Some area residents are questioning the benefits of a proposed egg factory that would measure 60 feet wide and twice the length of a football field.
They are worried that tons of chicken manure, waste water and egg shells will pollute the Hay-Red Cedar River watershed, not to mention attract flies and produce a bad smell.
More than 1 million eggs per week would be produced in the farm proposed by Primegg Ltd. of Cameron, Wis.
“This is not a farm, this is a factory,” said Menomonie resident Mark LeFevre, president of the Tainter-Menomin Lake Improvement Association. “Trying to put a million chickens in the same spot is not a safe thing.”
Mark Werner of the Wheeler area, a member of the Citizens for a Responsible Environment, describes the scale of the proposed operation as mind-boggling.
The eggs wouldn’t be sold as eggs; they would be broken and the liquid shipped to drying plants and converted to egg powder, which is used for things such as candles and cake mixes.

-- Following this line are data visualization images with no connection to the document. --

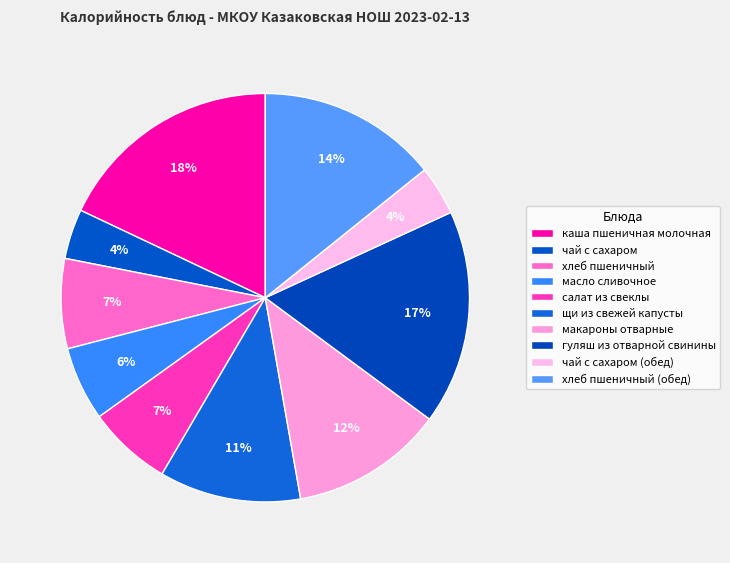

How many slices are in this pie chart?

10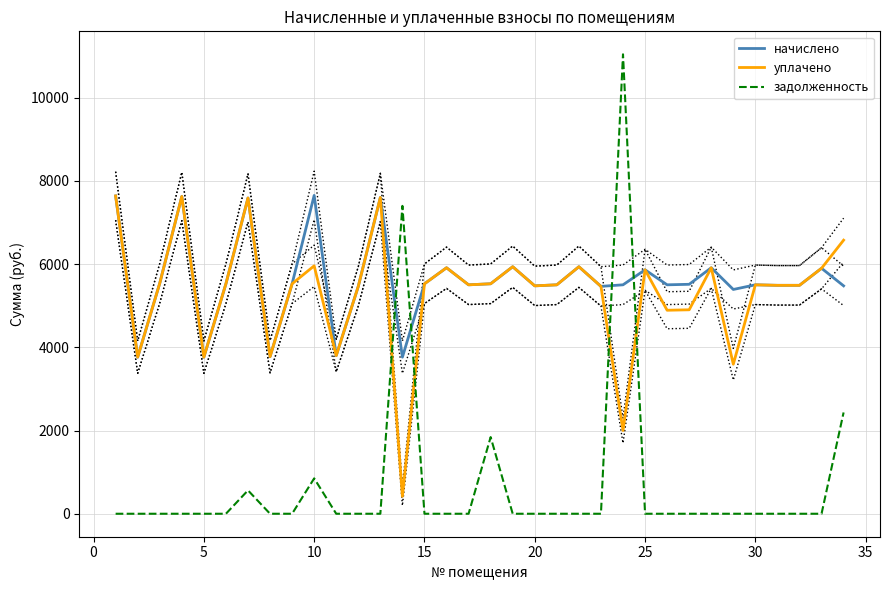

In начислено, how many points are lower than both neighbors (excluding endpoints)?

10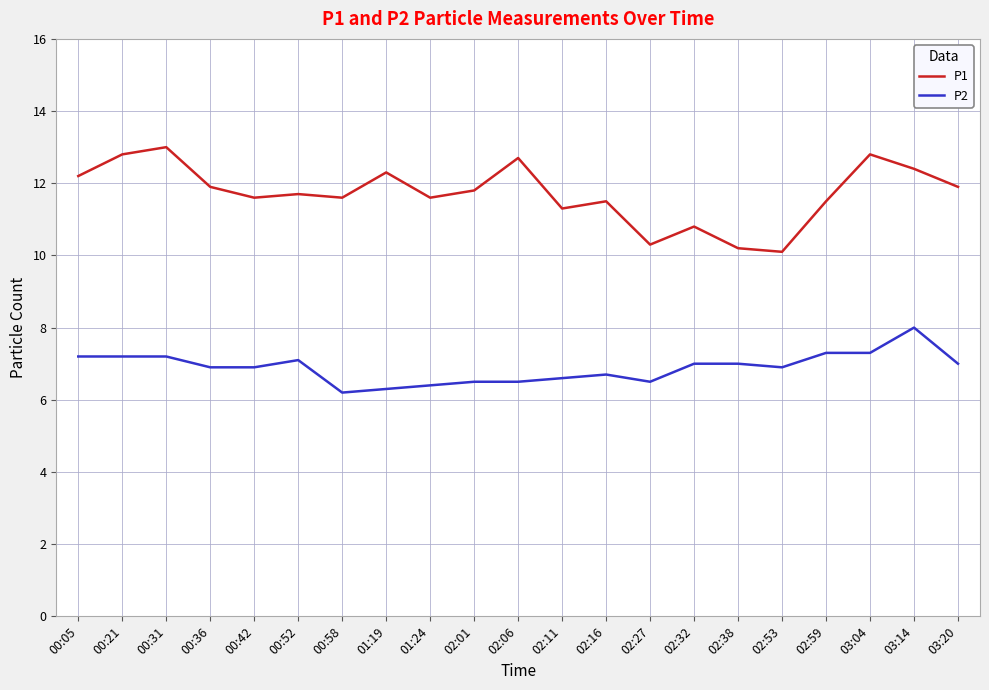

Where does the P1 series first go above 11?

00:05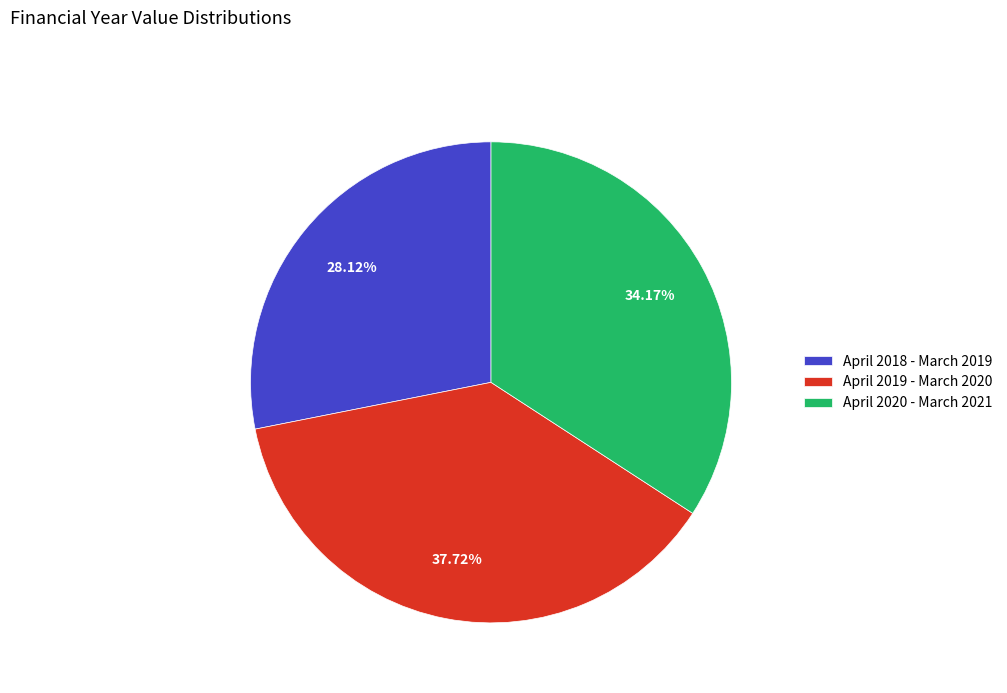

Is it true that April 2018 - March 2019 is 28% of the pie?

True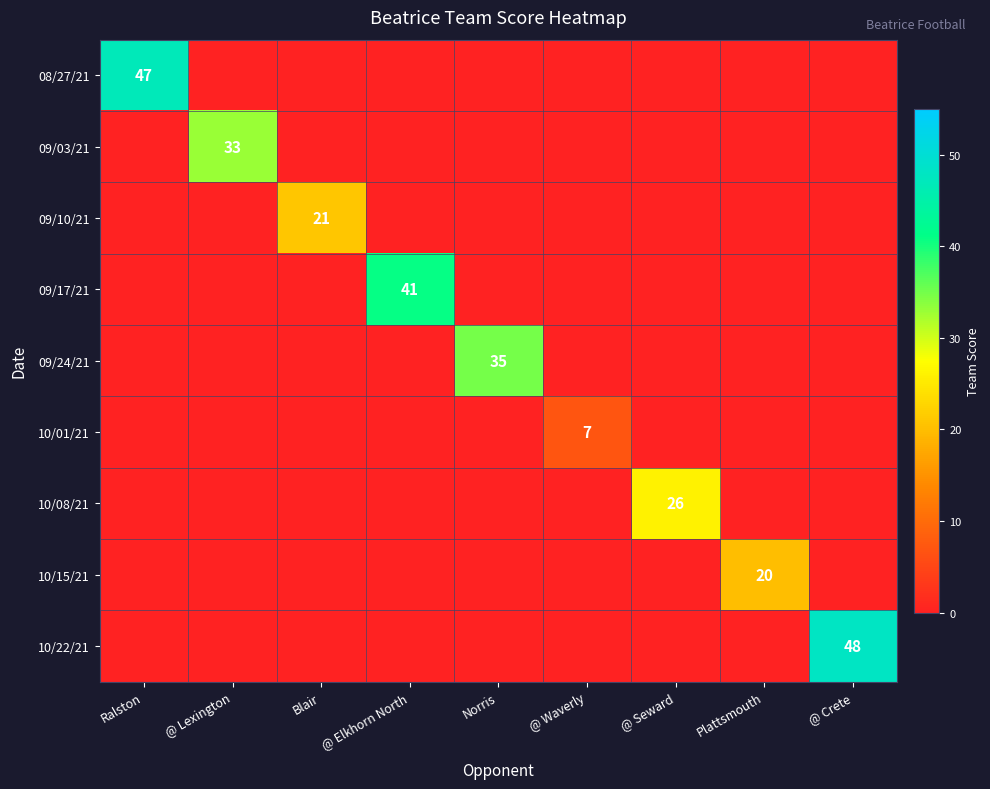

What is the maximum value shown in the chart?

48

Primegg’s president, John Lulkart, said the factory will produce between 50 and 75 jobs for the community.
There are two proposed locations for Wisconsin’s largest poultry operation: a 95-acre site just north of Wheeler and about 13 miles north of Menomonie and a 400-acre parcel between Wheeler and Boyceville. Primegg officials said they prefer the latter location due to a lesser amount of opposition by area residents.